Never a hard thrower, his averagehas typically been around 90 MPH. He relies on a split-finger pitch that he throws more than half the time. That has all contributed to him getting a lot of swings and misses and softer contact. If, and that is a big if, he can come in healthy he could be a pleasant surprise in middle relief.
Carson Smith, Relief Pitcher: Excitement was high when Boston obtained the right-hander after a standout 2015 season with the Seattle Mariners in the Wade Miley trade. That season, just 25 years of age, he had posted a 2.31 ERA with 13 saves in 70 relief appearances with 92 strikeouts in 70 innings. In the three years since, significant injuries have limited him to a 2.66 ERA in just 29 appearances, spanning 23.2 innings with the Red Sox.

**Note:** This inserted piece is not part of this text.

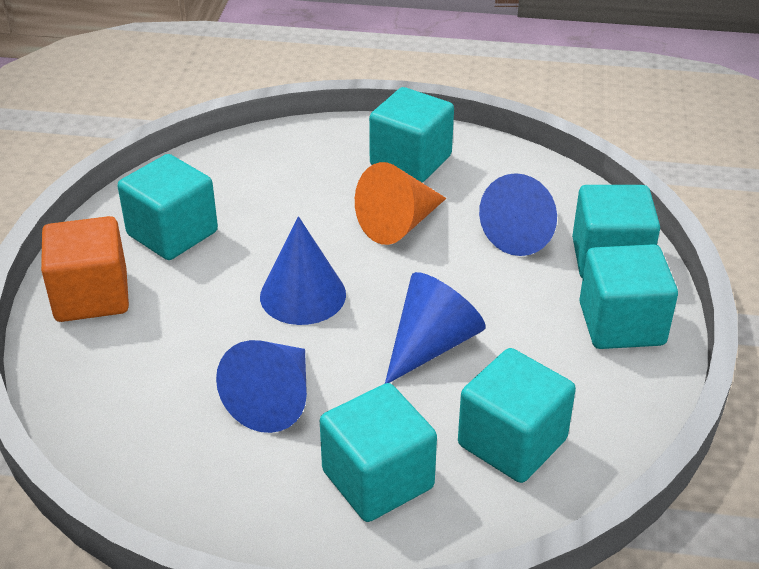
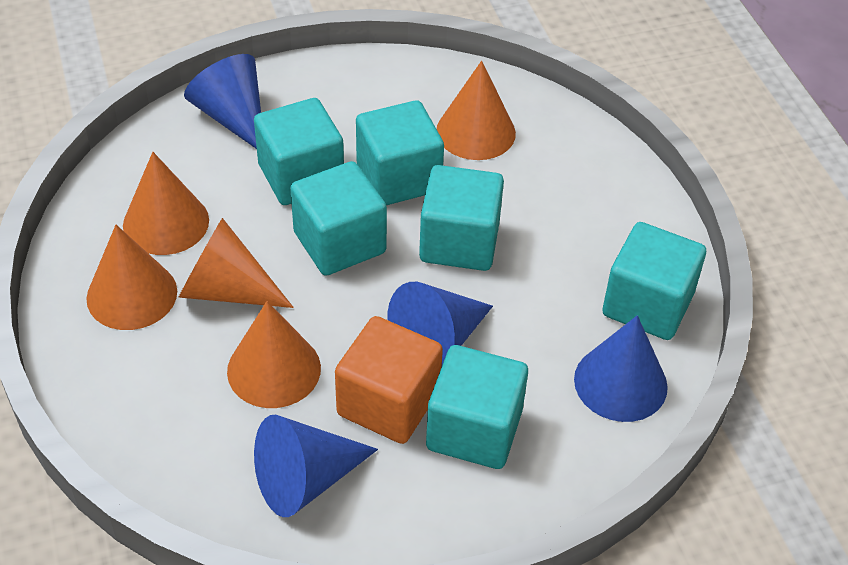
orange cone: 1 -> 5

Possessing a fastball in the low 90s and a wipeout slider, he could go a long way to shoring up the pen if he could only stay healthy. He was outrighted off Boston’s 40-man roster after the World Series, but the team remains intrigued enough by his potential to have brought him back to give him another crack to fulfill the confidence they showed in him when he was first acquired. Don’t hold your breath on Smith’s health, as he will not play in any spring games and it could be a while before he sees the field due to his most recent recovery. However, don’t be surprised if he pops up at some point later in the year and proves himself to be an asset down the stretch.